• [SOURCE DATA]:
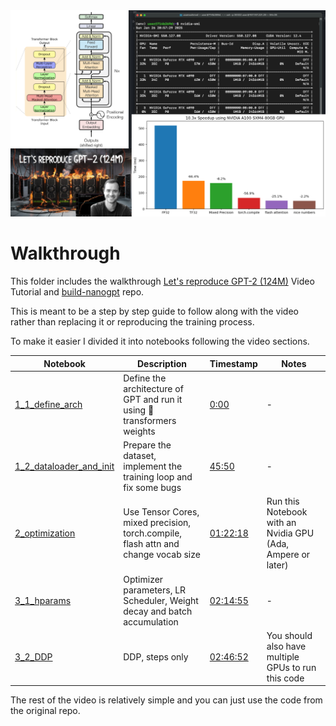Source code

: <div align = "center">
    <img src = "https://github.com/0ssamaak0/Karpathy-Neural-Networks-Zero-to-Hero/blob/master/images/cover_GPT2.png?raw=true">

<d>
</div>

# Walkthrough
This folder includes the walkthrough [Let's reproduce GPT-2 (124M)](https://www.youtube.com/watch?v=l8pRSuU81PU&t) Video Tutorial and [build-nanogpt](https://github.com/karpathy/build-nanogpt) repo.

This is meant to be a step by step guide to follow along with the video rather than replacing it or reproducing the training process.

To make it easier I divided it into notebooks following the video sections.

<!-- create a markdown table with titles and timestamps -->
| Notebook | Description | Timestamp | Notes|
| --- | --- | --- | --- |
|[1_1_define_arch](https://github.com/0ssamaak0/Karpathy-Neural-Networks-Zero-to-Hero/blob/master/GPT2/1_1_define_arch.ipynb) | Define the architecture of GPT and run it using 🤗 transformers weights|[0:00](https://www.youtube.com/watch?v=l8pRSuU81PU&t=0s)|-|
|[1_2_dataloader_and_init](https://github.com/0ssamaak0/Karpathy-Neural-Networks-Zero-to-Hero/blob/master/GPT2/1_2_dataloader_and_init.ipynb) |Prepare the dataset, implement the training loop and fix some bugs|[45:50](https://www.youtube.com/watch?v=l8pRSuU81PU&t=2750s)| - |
|[2_optimization](https://github.com/0ssamaak0/Karpathy-Neural-Networks-Zero-to-Hero/blob/master/GPT2/2_optimization.ipynb) |Use Tensor Cores, mixed precision, torch.compile, flash attn and change vocab size|[01:22:18](https://www.youtube.com/watch?v=l8pRSuU81PU&t=4938s)|Run this Notebook with an Nvidia GPU (Ada, Ampere or later)|
|[3_1_hparams](https://github.com/0ssamaak0/Karpathy-Neural-Networks-Zero-to-Hero/blob/master/GPT2/3_1_hparams.ipynb)|Optimizer parameters, LR Scheduler, Weight decay and batch accumulation|[02:14:55](https://www.youtube.com/watch?v=l8pRSuU81PU&t=8095s)| - |
|[3_2_DDP](https://github.com/0ssamaak0/Karpathy-Neural-Networks-Zero-to-Hero/blob/master/GPT2/3_2_DDP.ipynb) |DDP, steps only|[02:46:52](https://www.youtube.com/watch?v=l8pRSuU81PU&t=10012s)|You should also have multiple GPUs to run this code|

The rest of the video is relatively simple and you can just use the code from the original repo.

• [EXERCISE DESCRIPTION]: Show each line in the items above that contains the word "training".

• [EXERCISE RESPONSE]:
This is meant to be a step by step guide to follow along with the video rather than replacing it or reproducing the training process.
|[1_2_dataloader_and_init](https://github.com/0ssamaak0/Karpathy-Neural-Networks-Zero-to-Hero/blob/master/GPT2/1_2_dataloader_and_init.ipynb) |Prepare the dataset, implement the training loop and fix some bugs|[45:50](https://www.youtube.com/watch?v=l8pRSuU81PU&t=2750s)| - |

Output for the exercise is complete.